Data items

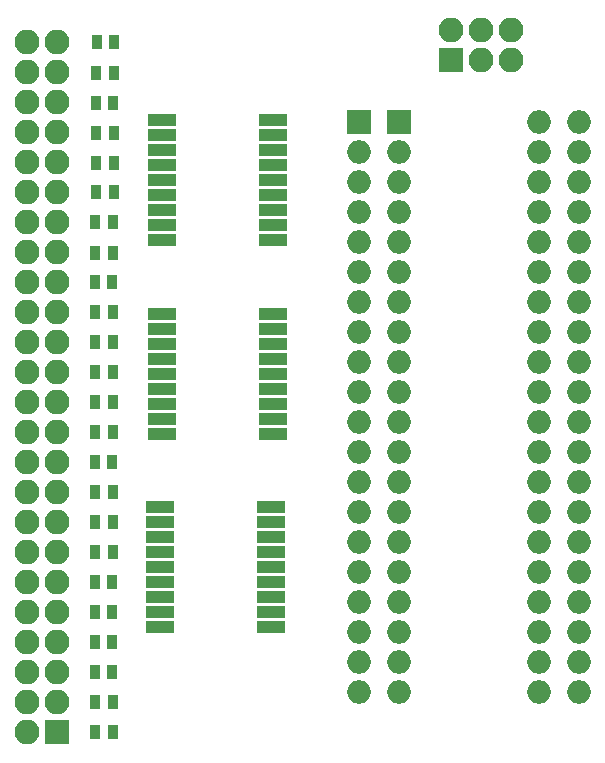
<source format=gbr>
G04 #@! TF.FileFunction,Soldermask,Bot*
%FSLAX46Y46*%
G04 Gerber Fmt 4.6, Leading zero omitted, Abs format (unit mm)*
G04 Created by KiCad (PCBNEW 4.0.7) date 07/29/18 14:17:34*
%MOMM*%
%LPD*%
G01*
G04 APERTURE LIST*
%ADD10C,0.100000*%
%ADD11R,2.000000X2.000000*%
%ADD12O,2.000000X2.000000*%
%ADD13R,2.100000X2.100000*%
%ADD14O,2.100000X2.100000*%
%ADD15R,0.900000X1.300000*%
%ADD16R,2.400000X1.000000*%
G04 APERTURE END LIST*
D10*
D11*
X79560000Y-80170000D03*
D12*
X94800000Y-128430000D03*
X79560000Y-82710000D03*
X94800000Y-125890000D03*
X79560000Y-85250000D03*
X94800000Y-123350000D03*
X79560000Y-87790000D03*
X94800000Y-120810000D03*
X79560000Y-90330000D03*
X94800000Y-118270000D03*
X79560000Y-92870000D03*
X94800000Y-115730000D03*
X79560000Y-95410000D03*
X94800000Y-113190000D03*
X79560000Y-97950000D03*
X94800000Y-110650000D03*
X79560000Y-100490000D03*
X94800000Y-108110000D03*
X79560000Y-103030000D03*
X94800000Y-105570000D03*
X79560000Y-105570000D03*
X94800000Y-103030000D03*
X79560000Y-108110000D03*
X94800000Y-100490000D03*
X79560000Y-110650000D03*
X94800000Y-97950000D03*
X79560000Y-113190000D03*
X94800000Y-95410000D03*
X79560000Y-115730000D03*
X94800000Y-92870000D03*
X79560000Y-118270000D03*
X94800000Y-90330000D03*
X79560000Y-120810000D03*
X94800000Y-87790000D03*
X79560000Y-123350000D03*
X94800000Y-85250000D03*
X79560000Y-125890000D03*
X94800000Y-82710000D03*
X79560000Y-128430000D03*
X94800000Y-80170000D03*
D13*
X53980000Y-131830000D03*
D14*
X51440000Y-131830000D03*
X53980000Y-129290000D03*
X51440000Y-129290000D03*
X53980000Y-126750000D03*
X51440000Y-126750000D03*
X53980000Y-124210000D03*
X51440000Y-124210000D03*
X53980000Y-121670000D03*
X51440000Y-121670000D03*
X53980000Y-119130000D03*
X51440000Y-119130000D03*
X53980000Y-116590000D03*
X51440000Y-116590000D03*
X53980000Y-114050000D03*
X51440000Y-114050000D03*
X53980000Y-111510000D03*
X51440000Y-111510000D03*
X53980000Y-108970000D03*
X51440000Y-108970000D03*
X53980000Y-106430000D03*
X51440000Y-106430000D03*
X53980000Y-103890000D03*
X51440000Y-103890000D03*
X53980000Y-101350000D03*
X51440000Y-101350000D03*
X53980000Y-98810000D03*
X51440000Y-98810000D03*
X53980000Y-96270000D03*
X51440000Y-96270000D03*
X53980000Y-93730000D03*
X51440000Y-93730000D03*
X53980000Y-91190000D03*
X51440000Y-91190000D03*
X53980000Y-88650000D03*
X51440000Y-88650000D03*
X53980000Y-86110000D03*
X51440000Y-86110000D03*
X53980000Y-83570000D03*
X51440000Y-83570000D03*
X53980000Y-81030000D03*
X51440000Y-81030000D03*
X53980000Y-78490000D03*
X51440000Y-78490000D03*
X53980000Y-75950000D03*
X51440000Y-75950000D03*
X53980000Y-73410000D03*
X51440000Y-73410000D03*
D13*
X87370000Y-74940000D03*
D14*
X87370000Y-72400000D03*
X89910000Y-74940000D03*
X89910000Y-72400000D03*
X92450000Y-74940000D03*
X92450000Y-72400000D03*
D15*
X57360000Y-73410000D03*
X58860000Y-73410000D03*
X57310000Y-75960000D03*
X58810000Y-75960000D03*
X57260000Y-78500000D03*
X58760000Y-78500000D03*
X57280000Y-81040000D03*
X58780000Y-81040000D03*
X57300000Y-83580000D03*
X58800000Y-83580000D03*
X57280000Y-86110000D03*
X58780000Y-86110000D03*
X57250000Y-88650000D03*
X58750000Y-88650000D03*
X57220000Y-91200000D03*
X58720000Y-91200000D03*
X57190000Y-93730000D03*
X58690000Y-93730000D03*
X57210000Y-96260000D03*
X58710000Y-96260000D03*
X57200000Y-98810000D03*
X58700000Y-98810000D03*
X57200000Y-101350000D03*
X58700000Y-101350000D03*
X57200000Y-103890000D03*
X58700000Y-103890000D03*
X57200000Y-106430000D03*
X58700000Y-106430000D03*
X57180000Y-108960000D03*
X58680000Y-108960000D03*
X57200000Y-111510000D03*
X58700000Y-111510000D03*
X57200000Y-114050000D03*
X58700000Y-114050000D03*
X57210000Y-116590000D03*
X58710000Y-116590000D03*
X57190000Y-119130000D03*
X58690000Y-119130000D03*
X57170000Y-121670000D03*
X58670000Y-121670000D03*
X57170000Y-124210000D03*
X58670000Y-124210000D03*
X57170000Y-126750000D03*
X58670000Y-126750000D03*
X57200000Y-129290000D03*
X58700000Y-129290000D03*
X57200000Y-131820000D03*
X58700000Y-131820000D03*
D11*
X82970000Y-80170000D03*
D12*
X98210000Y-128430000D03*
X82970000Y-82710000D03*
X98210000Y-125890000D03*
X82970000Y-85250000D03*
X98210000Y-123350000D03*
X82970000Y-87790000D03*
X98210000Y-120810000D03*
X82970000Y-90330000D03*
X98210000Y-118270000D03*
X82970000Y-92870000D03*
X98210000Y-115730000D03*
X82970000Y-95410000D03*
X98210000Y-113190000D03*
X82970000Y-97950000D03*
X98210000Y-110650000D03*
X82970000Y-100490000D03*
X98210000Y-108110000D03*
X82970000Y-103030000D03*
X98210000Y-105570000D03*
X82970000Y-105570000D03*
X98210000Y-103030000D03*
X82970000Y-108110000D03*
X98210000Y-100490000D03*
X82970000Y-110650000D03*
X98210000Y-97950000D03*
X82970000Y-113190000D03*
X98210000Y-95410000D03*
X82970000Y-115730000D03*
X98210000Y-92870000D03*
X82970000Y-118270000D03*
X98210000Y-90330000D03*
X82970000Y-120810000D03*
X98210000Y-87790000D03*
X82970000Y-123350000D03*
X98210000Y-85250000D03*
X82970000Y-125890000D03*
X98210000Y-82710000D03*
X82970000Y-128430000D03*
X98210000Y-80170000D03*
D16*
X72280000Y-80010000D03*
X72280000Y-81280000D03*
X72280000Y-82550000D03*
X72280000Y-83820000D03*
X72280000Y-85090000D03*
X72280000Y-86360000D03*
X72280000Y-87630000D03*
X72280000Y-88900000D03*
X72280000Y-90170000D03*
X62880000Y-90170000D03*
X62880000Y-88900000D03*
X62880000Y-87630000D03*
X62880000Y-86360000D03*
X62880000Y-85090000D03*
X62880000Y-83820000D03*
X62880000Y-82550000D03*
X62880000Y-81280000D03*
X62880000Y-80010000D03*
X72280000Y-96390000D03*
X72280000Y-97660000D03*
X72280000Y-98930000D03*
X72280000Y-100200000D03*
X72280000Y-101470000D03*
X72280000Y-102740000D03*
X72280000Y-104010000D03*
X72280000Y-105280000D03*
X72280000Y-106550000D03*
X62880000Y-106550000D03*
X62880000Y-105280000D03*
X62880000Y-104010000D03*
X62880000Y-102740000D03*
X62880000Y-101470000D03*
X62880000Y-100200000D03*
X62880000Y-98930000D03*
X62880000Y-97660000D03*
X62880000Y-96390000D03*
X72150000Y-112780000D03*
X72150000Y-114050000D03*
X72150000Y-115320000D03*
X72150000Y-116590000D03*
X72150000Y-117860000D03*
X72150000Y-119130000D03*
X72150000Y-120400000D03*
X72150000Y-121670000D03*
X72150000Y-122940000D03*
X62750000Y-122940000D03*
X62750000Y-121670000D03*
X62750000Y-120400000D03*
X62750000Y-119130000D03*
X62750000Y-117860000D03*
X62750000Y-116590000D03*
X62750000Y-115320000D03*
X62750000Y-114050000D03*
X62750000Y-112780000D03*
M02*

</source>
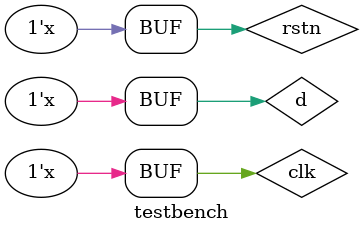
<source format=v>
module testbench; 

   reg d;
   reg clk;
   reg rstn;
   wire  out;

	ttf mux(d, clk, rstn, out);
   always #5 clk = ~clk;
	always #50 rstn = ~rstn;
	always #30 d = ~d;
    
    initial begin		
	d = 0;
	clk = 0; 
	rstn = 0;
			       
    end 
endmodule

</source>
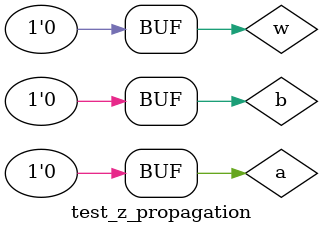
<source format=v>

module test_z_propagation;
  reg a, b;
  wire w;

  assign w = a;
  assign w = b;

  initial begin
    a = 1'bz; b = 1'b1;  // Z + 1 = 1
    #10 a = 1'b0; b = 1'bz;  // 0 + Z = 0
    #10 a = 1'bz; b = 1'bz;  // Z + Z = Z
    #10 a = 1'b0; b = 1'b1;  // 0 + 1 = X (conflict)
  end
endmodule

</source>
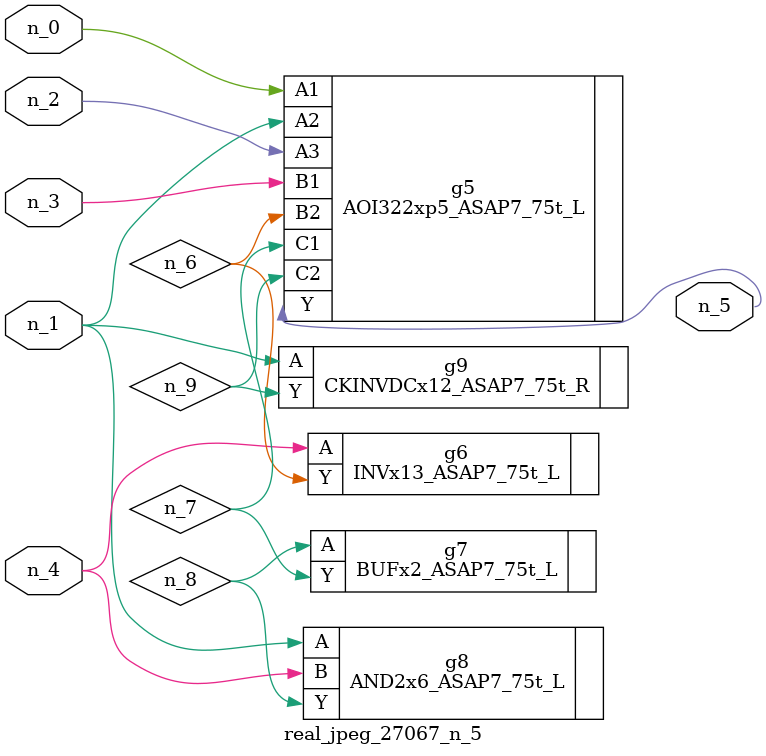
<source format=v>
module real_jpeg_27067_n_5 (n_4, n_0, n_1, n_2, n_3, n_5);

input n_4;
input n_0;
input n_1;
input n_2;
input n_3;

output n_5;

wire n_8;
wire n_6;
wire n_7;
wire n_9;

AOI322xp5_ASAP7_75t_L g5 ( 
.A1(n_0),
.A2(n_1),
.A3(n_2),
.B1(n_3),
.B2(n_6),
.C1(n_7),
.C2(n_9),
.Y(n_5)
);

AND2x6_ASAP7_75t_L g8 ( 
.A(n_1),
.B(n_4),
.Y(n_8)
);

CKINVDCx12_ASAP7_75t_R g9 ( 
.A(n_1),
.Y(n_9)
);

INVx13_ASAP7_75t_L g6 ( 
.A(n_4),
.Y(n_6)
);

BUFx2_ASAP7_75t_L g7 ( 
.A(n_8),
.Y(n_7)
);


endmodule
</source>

REQUIRED WORK: From the records above, retype only the lines starting at the line that contains "X57250000Y-88650000D03*" and ending at the line that contains "X98210000Y-92870000D03*", both included.

SOLUTION:
X57250000Y-88650000D03*
X58750000Y-88650000D03*
X57220000Y-91200000D03*
X58720000Y-91200000D03*
X57190000Y-93730000D03*
X58690000Y-93730000D03*
X57210000Y-96260000D03*
X58710000Y-96260000D03*
X57200000Y-98810000D03*
X58700000Y-98810000D03*
X57200000Y-101350000D03*
X58700000Y-101350000D03*
X57200000Y-103890000D03*
X58700000Y-103890000D03*
X57200000Y-106430000D03*
X58700000Y-106430000D03*
X57180000Y-108960000D03*
X58680000Y-108960000D03*
X57200000Y-111510000D03*
X58700000Y-111510000D03*
X57200000Y-114050000D03*
X58700000Y-114050000D03*
X57210000Y-116590000D03*
X58710000Y-116590000D03*
X57190000Y-119130000D03*
X58690000Y-119130000D03*
X57170000Y-121670000D03*
X58670000Y-121670000D03*
X57170000Y-124210000D03*
X58670000Y-124210000D03*
X57170000Y-126750000D03*
X58670000Y-126750000D03*
X57200000Y-129290000D03*
X58700000Y-129290000D03*
X57200000Y-131820000D03*
X58700000Y-131820000D03*
D11*
X82970000Y-80170000D03*
D12*
X98210000Y-128430000D03*
X82970000Y-82710000D03*
X98210000Y-125890000D03*
X82970000Y-85250000D03*
X98210000Y-123350000D03*
X82970000Y-87790000D03*
X98210000Y-120810000D03*
X82970000Y-90330000D03*
X98210000Y-118270000D03*
X82970000Y-92870000D03*
X98210000Y-115730000D03*
X82970000Y-95410000D03*
X98210000Y-113190000D03*
X82970000Y-97950000D03*
X98210000Y-110650000D03*
X82970000Y-100490000D03*
X98210000Y-108110000D03*
X82970000Y-103030000D03*
X98210000Y-105570000D03*
X82970000Y-105570000D03*
X98210000Y-103030000D03*
X82970000Y-108110000D03*
X98210000Y-100490000D03*
X82970000Y-110650000D03*
X98210000Y-97950000D03*
X82970000Y-113190000D03*
X98210000Y-95410000D03*
X82970000Y-115730000D03*
X98210000Y-92870000D03*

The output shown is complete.